Immigration : « Qui donc inventera le désespoir ? »
« Vous pouvez commencer à étudier sérieusement l’emplacement, sur les ponts du Potomac, des nids de mitrailleuses et des tanks qui devront arrêter le déferlement des hordes affamées. »*
Au siège de la Banque mondiale, en ce triste mois de mars 1982 et devant un parterre de notables médusés, René Dumont vient de casser l’ambiance. Il s’en amuse. Face au silence et aux sourires crispés des plus grands économistes de ce monde, que peut-il faire d’autre ?
Une trentaine d’années plus tard, sa petite provocation résonne encore dans les allées de Washington, tant on vote allègrement de nouvelles fortifications aux frontières.
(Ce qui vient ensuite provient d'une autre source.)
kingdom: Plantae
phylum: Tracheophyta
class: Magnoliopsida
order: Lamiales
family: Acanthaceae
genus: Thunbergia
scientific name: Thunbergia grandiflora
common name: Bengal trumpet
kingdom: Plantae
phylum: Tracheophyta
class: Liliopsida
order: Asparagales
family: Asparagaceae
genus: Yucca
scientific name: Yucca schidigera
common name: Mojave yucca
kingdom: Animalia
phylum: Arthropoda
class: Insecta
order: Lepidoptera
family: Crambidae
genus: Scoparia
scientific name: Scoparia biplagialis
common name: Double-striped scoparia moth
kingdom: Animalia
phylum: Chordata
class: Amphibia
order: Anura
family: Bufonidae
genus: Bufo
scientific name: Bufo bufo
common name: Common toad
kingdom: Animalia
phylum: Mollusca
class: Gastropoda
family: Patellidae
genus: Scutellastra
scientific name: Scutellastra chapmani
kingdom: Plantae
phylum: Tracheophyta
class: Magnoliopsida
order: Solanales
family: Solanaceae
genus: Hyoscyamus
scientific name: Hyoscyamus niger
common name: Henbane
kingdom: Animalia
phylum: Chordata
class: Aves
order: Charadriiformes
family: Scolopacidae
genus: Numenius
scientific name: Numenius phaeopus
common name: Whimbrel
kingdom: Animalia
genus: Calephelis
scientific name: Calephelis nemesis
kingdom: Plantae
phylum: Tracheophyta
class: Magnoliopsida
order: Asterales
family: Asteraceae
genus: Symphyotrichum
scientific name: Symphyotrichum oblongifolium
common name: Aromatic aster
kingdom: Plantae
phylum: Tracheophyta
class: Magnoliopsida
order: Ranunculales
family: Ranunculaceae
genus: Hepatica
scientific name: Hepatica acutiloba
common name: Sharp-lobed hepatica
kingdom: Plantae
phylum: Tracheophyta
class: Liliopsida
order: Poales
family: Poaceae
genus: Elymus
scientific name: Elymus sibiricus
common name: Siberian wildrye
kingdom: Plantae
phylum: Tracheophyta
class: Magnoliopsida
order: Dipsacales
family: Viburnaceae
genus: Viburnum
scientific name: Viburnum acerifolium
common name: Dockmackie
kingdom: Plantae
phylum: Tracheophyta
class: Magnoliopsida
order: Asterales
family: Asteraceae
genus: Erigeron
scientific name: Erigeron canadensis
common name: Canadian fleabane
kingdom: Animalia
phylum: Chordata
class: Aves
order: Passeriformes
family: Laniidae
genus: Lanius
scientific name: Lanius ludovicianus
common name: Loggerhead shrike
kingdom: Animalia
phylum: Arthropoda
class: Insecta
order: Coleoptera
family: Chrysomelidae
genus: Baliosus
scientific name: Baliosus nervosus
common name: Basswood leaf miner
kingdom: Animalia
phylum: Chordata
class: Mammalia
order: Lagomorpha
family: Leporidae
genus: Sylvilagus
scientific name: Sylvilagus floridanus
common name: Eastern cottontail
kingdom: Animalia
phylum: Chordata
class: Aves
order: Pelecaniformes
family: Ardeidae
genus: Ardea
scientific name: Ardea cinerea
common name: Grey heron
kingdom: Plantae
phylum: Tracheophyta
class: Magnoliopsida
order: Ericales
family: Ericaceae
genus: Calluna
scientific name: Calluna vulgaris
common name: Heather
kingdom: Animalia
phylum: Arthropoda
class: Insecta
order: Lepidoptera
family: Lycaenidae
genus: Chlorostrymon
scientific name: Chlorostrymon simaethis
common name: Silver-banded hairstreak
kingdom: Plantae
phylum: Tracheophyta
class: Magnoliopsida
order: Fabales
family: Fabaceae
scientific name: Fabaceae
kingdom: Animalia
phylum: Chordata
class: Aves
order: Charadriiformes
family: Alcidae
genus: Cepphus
C’est que les vagues migratoires, on ne s’en méfie jamais assez, ça peut vous changer un pays en un claquement de doigts ! Et en matière d’immigration, on sait de quoi on parle en Amérique.
Une trentaine d’années plus tard, dans une estivale insouciance, les derniers touristes finissent d’exhiber de prometteurs mélanomes sur les plages de la Méditerranée. Mais au fil des mois, les dizaines de migrants à tenter leur chance vers l’Europe sont devenus des centaines et des milliers. Jusque-là, tout n’était que télévisuel, lointain, à quelques miles nautiques des côtes africaines. Des corps sans vie effleuraient parfois le sol européen, mais rien que l’on ne puisse effacer d’ici l’été suivant.
Et soudain, cette image d’Aylan Kurdi… Insoutenable vision d’un enfant kurde, rescapé de Kobané, mais noyé au large d’une plage d’où sa famille tentait de gagner l’Europe. Par chance, son corps s’échoue en Turquie, évitant ainsi à une commune européenne de perdre son fameux Pavillon Bleu pour une vulgaire pollution organique. Doux Jésus ! Que se serait-il passé si des vacanciers étaient tombés sur un petit cadavre d’enfant en allant taper une pétanque en famille ? Le drame est évité de justesse, mais l’heure est grave.
Aux portes de l’Empire, des meutes d’envoyés spéciaux se hâtent de commenter la fracture du limes(1). Du jour au lendemain, la photo du frêle macchabée est partout, ornant les devantures des kiosques jusque dans la moindre des stations balnéaires occidentales. Les enfants commencent à poser des questions et l’on ne sait pas quoi leur répondre. On ne trouve plus ses mots, la banqueroute émotionnelle est proche. Dans les allées du pouvoir, on convoque en urgence les meilleurs trafiquants de paroles, on leur ordonne de composer de grandes tirades contre l’injustice de ce monde.
En Allemagne, on se fait tirer le portrait dans un camp de réfugiés, autant de travailleurs à bon prix, corvéables à souhait, providentielle contribution démographique dans un pays où l’on produit tellement qu’on ne baise même plus. Sur les conseils d’experts en communication, on insiste longuement sur le partage et la responsabilité.
En France, on expulse, on frappe, on arrache, on gaze un peu partout, mais l’on consent du bout des lèvres à accueillir vingt-quatre mille malheureux. Dans un pays de trente-six milles communes, c’est tout de même deux tiers de bouche à nourrir par patelin ! Et, c’est maintenant un proverbe, on ne peut pas accueillir toute la misère du monde. Fidèle à son hypocrisie multiséculaire, le pays parle d’humanisme et de solidarité.
Et pourtant, on a encore rien vu. On n’a pas connu une moitié de son pays sur les routes ou à la guerre. On n’a pas non plus idée de ce que seront les vagues migratoires quand le climat sera en déroute. Et si le temps des conséquences était venu ?
Il est peut-être temps de relire ou de découvrir l’œuvre de René Dumont. Ou de prendre ses disques de Ferré et de filer vers les alpages.
Jack Alanda
*L’auteur de cette phrase, René Dumont, est un agronome connu pur son combat pour le développement rural des pays pauvres et son engagement écologiste. (1) Système de fortifications établi au long de certaines des frontières de l’Empire romain.